In 2013, Peet's Coffee and Tea began rolling out their new Single Cups–a series of Keurig coffee pods for each of their coffee roasts. To promote this product launch, Peet's toured the country giving away samples at events in major cities.
The Do You Give a Cup? campaign was designed to let fans of Peet's coffee decide where these new product giveaways should be held. To gather input from users all over the country, Peet's needed a website that would allow users to say if they "gave a cup" about a certain topic. Whether they did or didn't would determine the next giveaway location.
I took on development of the underlying voting mechanism for the desktop component, as well as the mobile web application. This included a calendar of events that would automatically update itself when voting results were tallied, a gallery of past votes, product descriptions and more.
The biggest challenge on the project was that Peet's wanted users to be able to vote without needing to authenticate themselves. This made it much easier to contribute to the process, but also meant there was no easy mechanism for tracking whether a user had already voted on a given topic.

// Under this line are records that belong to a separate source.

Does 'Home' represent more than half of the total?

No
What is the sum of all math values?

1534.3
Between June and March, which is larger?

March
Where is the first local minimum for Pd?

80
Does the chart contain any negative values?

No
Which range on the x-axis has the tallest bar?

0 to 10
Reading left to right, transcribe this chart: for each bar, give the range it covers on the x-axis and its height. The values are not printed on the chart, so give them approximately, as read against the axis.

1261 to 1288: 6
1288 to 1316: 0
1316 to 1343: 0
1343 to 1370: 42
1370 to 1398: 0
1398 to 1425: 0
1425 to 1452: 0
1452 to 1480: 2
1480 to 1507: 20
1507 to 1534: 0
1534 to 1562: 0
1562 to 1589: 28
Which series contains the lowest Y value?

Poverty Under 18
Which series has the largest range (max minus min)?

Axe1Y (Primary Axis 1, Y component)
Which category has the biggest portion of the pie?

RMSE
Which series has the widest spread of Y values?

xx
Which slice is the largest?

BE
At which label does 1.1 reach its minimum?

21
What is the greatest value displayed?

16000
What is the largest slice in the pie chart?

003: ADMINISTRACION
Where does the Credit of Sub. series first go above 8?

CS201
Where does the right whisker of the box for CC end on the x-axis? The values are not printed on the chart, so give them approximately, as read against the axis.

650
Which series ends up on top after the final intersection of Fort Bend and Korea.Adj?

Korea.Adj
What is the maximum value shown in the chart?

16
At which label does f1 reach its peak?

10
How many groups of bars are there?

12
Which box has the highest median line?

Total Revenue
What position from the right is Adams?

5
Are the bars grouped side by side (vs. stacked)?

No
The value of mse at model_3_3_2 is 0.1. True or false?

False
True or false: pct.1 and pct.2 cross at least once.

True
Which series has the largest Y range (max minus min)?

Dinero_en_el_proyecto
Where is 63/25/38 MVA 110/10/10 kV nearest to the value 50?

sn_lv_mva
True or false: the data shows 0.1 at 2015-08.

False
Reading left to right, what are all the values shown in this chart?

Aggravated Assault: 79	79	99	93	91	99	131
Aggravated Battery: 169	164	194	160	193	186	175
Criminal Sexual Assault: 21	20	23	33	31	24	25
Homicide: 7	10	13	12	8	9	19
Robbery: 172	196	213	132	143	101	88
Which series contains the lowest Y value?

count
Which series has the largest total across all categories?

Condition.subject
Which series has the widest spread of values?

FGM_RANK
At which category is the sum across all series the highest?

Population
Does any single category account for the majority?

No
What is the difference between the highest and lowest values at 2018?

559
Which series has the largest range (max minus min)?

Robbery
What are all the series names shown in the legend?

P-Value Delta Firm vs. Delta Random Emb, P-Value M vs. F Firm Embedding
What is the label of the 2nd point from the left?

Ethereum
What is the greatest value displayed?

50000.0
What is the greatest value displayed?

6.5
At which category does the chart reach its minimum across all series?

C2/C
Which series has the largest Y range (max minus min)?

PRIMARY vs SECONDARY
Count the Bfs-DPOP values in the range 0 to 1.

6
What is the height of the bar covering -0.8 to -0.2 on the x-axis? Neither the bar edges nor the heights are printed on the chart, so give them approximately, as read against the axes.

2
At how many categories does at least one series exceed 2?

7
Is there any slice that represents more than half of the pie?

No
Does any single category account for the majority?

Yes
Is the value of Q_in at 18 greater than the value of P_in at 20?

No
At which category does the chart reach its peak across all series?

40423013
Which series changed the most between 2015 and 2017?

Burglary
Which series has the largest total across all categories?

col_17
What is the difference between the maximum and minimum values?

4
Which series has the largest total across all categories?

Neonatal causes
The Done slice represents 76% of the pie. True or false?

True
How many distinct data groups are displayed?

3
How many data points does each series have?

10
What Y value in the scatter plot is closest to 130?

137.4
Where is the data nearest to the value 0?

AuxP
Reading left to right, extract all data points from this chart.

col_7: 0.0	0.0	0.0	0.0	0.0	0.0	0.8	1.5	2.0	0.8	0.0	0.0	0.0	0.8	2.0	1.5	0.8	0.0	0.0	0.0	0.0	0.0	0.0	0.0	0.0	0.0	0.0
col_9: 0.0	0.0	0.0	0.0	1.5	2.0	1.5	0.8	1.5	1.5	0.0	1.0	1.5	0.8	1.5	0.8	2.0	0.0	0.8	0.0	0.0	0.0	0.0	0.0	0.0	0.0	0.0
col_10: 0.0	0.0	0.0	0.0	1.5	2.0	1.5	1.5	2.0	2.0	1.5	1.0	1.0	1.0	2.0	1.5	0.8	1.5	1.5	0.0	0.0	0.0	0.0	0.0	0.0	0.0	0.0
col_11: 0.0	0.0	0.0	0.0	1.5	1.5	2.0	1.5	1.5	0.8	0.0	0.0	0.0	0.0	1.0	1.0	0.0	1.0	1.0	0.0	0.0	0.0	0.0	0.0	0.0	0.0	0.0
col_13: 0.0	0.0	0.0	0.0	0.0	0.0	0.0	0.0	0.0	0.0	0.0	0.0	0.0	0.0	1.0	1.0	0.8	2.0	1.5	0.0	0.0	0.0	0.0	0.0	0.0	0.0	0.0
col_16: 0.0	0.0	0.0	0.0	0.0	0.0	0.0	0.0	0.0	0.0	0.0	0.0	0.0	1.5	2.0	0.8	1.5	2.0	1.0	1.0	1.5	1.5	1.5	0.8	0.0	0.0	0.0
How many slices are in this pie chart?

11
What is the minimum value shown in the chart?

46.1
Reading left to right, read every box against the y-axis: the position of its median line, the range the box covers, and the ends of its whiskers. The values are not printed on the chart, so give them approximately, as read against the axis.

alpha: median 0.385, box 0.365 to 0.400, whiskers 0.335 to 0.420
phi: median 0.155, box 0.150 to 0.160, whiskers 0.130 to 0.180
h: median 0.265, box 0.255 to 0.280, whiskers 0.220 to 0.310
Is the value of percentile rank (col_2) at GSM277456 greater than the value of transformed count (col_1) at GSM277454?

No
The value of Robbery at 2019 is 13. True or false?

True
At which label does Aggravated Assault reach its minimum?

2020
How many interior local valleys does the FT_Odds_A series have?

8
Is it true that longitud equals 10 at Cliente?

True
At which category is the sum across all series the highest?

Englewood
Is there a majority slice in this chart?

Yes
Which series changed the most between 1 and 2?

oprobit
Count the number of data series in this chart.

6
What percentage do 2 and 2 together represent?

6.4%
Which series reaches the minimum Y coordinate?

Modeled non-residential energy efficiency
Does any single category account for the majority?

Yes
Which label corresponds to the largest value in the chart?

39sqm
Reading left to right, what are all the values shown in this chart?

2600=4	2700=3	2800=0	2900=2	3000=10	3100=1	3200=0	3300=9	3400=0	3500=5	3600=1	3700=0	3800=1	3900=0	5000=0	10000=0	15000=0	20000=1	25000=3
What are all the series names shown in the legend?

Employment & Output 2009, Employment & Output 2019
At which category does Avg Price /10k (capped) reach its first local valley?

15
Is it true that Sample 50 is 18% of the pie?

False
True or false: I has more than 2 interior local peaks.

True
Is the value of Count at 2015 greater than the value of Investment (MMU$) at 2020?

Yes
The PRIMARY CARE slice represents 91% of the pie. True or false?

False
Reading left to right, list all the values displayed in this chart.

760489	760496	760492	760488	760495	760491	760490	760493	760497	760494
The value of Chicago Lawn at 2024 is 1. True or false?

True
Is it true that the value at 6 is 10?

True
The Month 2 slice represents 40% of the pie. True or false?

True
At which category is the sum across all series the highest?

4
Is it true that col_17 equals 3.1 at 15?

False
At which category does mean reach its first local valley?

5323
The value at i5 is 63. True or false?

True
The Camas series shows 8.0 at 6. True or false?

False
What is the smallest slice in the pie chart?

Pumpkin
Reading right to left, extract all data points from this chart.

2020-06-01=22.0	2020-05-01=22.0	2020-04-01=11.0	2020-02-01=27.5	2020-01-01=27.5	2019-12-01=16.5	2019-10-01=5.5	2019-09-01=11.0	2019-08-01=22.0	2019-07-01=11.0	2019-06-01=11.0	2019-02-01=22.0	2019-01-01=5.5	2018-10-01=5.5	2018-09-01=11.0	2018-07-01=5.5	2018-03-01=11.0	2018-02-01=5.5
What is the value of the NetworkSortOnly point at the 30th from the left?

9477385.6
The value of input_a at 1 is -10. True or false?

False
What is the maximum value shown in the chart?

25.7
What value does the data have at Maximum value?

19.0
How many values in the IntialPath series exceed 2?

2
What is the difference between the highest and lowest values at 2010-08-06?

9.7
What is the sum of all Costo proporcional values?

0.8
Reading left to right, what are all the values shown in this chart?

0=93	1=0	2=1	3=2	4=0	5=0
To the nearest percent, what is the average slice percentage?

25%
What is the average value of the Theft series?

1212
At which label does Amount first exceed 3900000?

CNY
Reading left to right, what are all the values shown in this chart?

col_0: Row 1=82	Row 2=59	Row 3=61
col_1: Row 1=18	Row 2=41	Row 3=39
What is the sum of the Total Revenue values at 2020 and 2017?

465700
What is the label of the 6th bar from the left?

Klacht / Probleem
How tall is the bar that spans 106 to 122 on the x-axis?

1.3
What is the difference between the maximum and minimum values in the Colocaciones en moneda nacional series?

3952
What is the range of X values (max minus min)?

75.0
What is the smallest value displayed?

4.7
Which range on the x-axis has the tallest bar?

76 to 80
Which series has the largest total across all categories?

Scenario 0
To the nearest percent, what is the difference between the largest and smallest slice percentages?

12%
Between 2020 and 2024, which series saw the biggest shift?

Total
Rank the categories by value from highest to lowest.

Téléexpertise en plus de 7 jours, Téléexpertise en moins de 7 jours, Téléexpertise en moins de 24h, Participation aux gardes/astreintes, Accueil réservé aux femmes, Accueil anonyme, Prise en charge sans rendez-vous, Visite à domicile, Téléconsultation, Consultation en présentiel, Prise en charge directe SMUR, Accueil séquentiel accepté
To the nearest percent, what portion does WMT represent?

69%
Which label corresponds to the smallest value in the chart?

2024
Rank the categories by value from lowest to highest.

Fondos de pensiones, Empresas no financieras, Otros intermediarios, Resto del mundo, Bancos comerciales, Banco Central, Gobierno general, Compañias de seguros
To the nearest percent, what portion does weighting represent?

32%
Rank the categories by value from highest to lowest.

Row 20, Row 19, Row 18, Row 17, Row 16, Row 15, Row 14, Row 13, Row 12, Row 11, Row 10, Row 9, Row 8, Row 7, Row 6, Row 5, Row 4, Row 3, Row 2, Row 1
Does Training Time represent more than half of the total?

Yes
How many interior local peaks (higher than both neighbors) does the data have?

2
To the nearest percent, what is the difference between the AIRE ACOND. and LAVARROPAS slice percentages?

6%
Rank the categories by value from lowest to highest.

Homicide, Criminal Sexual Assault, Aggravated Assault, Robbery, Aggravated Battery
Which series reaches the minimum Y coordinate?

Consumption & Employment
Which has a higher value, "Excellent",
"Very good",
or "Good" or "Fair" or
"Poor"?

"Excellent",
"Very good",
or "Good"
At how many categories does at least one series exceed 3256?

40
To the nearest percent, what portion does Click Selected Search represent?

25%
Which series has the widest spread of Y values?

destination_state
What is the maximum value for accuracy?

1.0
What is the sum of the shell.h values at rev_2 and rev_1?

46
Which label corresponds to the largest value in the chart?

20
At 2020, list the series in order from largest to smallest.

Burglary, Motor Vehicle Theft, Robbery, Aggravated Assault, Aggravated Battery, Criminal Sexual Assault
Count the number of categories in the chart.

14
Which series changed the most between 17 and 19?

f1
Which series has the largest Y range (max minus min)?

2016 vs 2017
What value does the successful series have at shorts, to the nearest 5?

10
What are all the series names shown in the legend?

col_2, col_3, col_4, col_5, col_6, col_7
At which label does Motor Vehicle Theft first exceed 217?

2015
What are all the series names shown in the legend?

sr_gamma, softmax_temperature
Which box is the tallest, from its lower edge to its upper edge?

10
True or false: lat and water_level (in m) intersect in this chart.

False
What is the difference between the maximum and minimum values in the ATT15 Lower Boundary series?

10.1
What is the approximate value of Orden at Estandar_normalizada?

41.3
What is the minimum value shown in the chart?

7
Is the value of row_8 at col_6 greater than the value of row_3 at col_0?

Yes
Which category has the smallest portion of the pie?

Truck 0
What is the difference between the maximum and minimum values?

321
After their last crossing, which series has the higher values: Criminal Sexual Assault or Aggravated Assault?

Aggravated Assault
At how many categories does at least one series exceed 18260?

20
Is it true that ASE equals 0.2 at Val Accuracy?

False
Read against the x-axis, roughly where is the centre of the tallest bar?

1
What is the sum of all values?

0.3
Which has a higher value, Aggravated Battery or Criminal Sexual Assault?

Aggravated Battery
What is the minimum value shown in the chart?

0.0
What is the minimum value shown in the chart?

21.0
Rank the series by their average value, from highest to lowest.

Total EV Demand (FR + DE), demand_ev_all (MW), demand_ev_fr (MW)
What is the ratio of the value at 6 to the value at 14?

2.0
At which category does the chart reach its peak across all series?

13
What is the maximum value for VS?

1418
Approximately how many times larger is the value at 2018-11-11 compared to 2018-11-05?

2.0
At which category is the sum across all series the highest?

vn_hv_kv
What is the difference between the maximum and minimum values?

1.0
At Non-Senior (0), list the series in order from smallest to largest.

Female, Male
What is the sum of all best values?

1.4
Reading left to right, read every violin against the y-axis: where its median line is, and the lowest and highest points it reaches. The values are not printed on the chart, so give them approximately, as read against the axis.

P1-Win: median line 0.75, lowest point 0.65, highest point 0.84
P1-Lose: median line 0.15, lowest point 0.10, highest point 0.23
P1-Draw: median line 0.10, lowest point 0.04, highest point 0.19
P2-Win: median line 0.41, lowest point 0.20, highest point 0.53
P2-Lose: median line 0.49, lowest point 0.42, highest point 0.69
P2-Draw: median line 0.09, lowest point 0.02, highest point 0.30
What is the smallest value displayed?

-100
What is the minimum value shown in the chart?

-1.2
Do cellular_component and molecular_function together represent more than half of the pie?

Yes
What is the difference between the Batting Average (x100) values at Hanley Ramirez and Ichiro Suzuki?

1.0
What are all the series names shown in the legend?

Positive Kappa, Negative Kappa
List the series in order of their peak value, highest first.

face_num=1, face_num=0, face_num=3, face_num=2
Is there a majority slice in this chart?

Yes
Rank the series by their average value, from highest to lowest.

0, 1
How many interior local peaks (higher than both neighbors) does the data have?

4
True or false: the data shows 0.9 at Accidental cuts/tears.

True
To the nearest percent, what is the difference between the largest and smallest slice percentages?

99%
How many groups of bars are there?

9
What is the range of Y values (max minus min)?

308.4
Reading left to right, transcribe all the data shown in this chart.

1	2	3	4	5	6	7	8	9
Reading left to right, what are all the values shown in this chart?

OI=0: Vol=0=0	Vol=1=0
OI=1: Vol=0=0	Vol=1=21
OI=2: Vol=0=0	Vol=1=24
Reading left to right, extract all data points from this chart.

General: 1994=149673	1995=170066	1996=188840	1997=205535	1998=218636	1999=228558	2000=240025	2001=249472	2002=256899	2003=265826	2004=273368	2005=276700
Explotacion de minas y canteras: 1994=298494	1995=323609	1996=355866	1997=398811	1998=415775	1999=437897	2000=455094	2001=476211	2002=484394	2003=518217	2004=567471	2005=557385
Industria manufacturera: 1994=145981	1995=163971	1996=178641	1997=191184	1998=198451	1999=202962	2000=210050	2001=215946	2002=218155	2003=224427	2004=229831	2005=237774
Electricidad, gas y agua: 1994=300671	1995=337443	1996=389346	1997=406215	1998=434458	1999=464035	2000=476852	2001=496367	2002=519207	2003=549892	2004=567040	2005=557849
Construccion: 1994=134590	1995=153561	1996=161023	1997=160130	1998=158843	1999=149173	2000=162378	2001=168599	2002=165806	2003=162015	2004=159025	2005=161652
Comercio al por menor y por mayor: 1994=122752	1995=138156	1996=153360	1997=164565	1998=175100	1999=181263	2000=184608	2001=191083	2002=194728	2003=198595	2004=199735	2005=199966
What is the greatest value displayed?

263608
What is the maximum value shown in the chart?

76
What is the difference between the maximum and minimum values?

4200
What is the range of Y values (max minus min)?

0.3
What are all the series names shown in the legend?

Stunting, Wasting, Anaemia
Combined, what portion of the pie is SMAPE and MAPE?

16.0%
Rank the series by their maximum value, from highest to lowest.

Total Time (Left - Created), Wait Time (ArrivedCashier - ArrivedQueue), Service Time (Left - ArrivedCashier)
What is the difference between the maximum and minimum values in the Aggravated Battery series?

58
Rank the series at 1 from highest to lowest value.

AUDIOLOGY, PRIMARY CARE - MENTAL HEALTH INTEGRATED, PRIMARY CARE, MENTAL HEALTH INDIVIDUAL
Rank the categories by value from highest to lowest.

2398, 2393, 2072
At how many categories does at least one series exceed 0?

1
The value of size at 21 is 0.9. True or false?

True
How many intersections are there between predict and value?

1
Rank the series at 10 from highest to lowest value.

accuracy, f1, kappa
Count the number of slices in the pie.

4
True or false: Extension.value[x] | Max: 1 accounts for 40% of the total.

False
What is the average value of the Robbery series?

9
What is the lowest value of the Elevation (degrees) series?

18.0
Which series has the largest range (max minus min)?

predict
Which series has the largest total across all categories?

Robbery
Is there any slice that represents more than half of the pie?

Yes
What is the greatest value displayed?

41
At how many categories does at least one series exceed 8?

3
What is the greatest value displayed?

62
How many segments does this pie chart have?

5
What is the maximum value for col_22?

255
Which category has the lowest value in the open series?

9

Using the LocalStorage API (with a cookie fallback), I developed a way to track which topics a user had voted for. This allowed us to stop users from voting multiple times for the same question, and serve them the appropriate content upon subsequent visits to the site.
Because there were many different application states to deal with, I incorporated Backbone.js for model/view data binding. This, coupled with using Handlebars for dynamic templating and Require.js for modularity, made it much easier for me to add additional content as the scope of the application expanded.
Utilizing a Grunt build process to compress images and minify scripts/styles, I was able to deploy a lean yet robust mobile application.
There was a great deal of participation in the giveaway, much of which was driven through the online voting process.
Although the website was quietly retired at the end of the campaign, it served its purpose very well. The mobile application functioned perfectly across an array of devices and there were no reported issues of vote tampering.